A visionary production of Maui, driven by Tanemahuta Gray, made impressive impact at St. James; other standouts were the pricelessly camp yet erudite Monarchy by Paul Jenden at Circa; Poe: a Gothic Cabaret by Lucien Johnson with an extraordinary performance by Chris Palmer at Happy; an inventive collaboration, White Lie, between Megan Adams and Johnson at Toi Whakaari; and ‘offshore’ at Auckland’s Arts Festival, a sparkling reading of Vivaldi’s Les Quatre Saisons  by Ballet Preljocaj.

Liong Xi, a dancer of remarkable and unusual talents, died aged 80. His life in New Zealand since 1960 mirrors the social changes of many decades here.  The light also went out for Marcel Marceau, French mime artist extraordinaire, who visited New Zealand several times, and Maurice Bejart, one of Europe’s driving forces of contemporary ballet.

Douglas Wright’s book of poems, Laughing Mirror (Steele-Roberts) contains one of the most remarkable homages to Nijnsky ever penned. The new release by Leanne Pooley of her documentary on Wright, Haunting Douglas, is also welcome. Sarah-Jayne Howard was made a NZ Arts Foundation Icon, and memories of her  sensational opening solo in Black Milk came flooding back.

2008 already offers much – starting with a January presentation at the Goethe Institut by Lisa Densem, ‘local girl made extraordinarily good’ in the Sasha Waltz dance company in Berlin.  

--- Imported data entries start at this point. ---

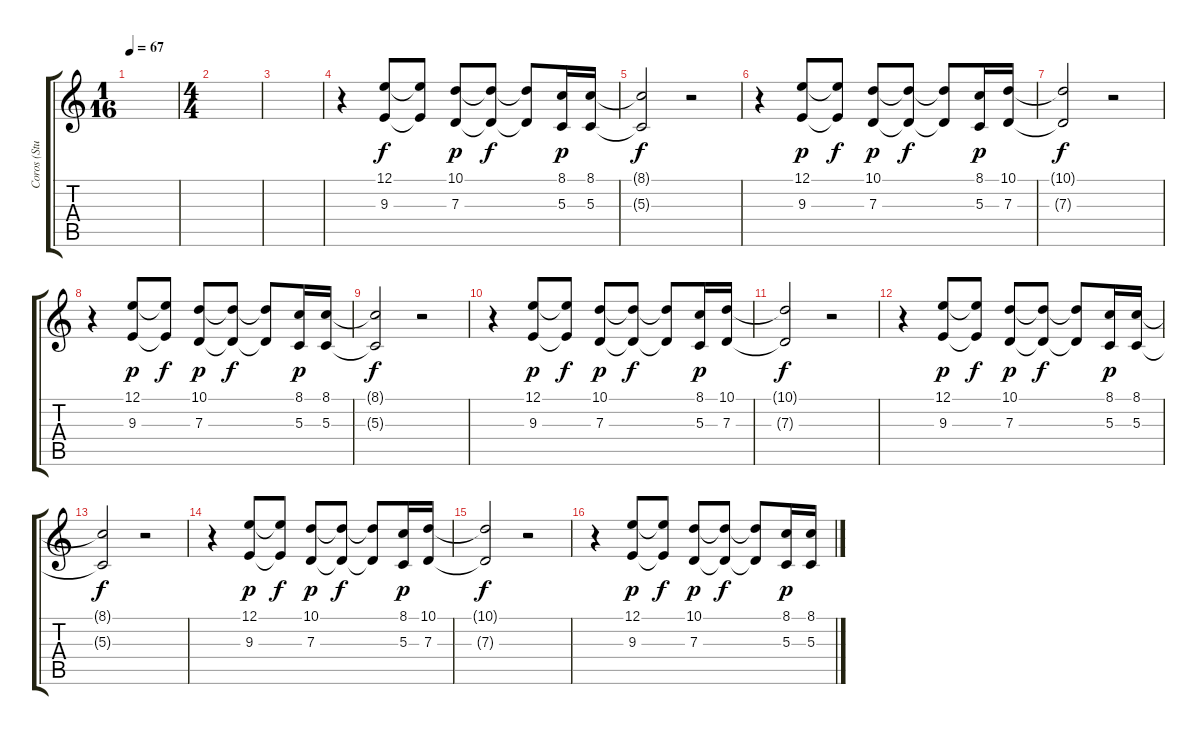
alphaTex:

\track ("Coros (Studio)" "Coros (Stu") {instrument choiraahs}
\staff {score tabs}
\tuning (E4 B3 G3 D3 A2 E2) {hide}
\ts (1 16)
\tempo 67
\clef g2
\ks c
|
\ts (4 4)
|
|
r.4 (12.1 9.3).8 (12.1{t} 9.3{t}).8{dy f} (10.1 7.3).8{dy p} (10.1{t} 7.3{t}).8{dy f} (10.1{t} 7.3{t}).8 (8.1 5.3).16{dy p} (8.1 5.3).16 |
(8.1{t} 5.3{t}).2{dy f} r.2 |
r.4 (12.1 9.3).8{dy p} (12.1{t} 9.3{t}).8{dy f} (10.1 7.3).8{dy p} (10.1{t} 7.3{t}).8{dy f} (10.1{t} 7.3{t}).8 (8.1 5.3).16{dy p} (10.1 7.3).16 |
(10.1{t} 7.3{t}).2{dy f} r.2 |
r.4 (12.1 9.3).8{dy p} (12.1{t} 9.3{t}).8{dy f} (10.1 7.3).8{dy p} (10.1{t} 7.3{t}).8{dy f} (10.1{t} 7.3{t}).8 (8.1 5.3).16{dy p} (8.1 5.3).16 |
(8.1{t} 5.3{t}).2{dy f} r.2 |
r.4{volume 11} (12.1 9.3).8{dy p} (12.1{t} 9.3{t}).8{dy f} (10.1 7.3).8{dy p} (10.1{t} 7.3{t}).8{dy f} (10.1{t} 7.3{t}).8 (8.1 5.3).16{dy p} (10.1 7.3).16 |
(10.1{t} 7.3{t}).2{dy f} r.2 |
r.4 (12.1 9.3).8{dy p} (12.1{t} 9.3{t}).8{dy f} (10.1 7.3).8{dy p} (10.1{t} 7.3{t}).8{dy f} (10.1{t} 7.3{t}).8 (8.1 5.3).16{dy p} (8.1 5.3).16 |
(8.1{t} 5.3{t}).2{dy f} r.2 |
r.4{volume 11} (12.1 9.3).8{dy p} (12.1{t} 9.3{t}).8{dy f} (10.1 7.3).8{dy p} (10.1{t} 7.3{t}).8{dy f} (10.1{t} 7.3{t}).8 (8.1 5.3).16{dy p} (10.1 7.3).16 |
(10.1{t} 7.3{t}).2{dy f} r.2 |
r.4 (12.1 9.3).8{dy p} (12.1{t} 9.3{t}).8{dy f} (10.1 7.3).8{dy p} (10.1{t} 7.3{t}).8{dy f} (10.1{t} 7.3{t}).8 (8.1 5.3).16{dy p} (8.1 5.3).16
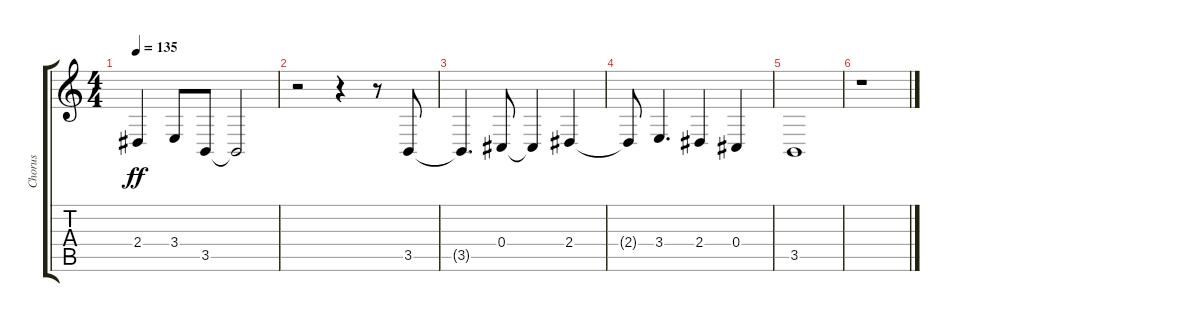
\track ("Chorus" "Chorus") {instrument voiceoohs}
\staff {score tabs}
\tuning (Eb4 Bb3 Gb3 Db3 Ab2 Eb2) {hide}
\ts (4 4)
\tempo 135
\clef g2
\ks c
2.4.4{dy ff} 3.4.8 3.5.8 3.5{t}.2 |
r.2 r.4 r.8 3.5.8 |
3.5{t}.4{d} 0.4.8 0.4{t}.4 2.4.4 |
2.4{t}.8 3.4.4{d} 2.4.4 0.4.4 |
3.5.1 |
r.1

Several events through the year will mark the centenaries of two giant choreographers of the 20th century: Jose Limon, Mexican-American, and Antony Tudor, Anglo-American. On 9 March, in the NZ School of Music concert series in the Adam Concert Room, Paul Jenden will perform Limon’s Chaconne, to Richard Mapp playing Bach/Busoni, in a priceless concert which is therefore free entry.

I expect that taking account of the combined work of Limon & Tudor & Wright will occupy me for the rest of my life. Meantime, the dance line-up for the 2008 International Festival of the Arts is strong and stroppy and will pack some punches. Later in the year the quadrennial Pacific Arts Festival in Samoa sees a major contingent of Mâori and Pacific artists representing New Zealand. It would be good, for a change, to see media coverage here of that phenomenal gathering.

Remember that dance puts the body back together with the mind, where it has always belonged. Happy New Year.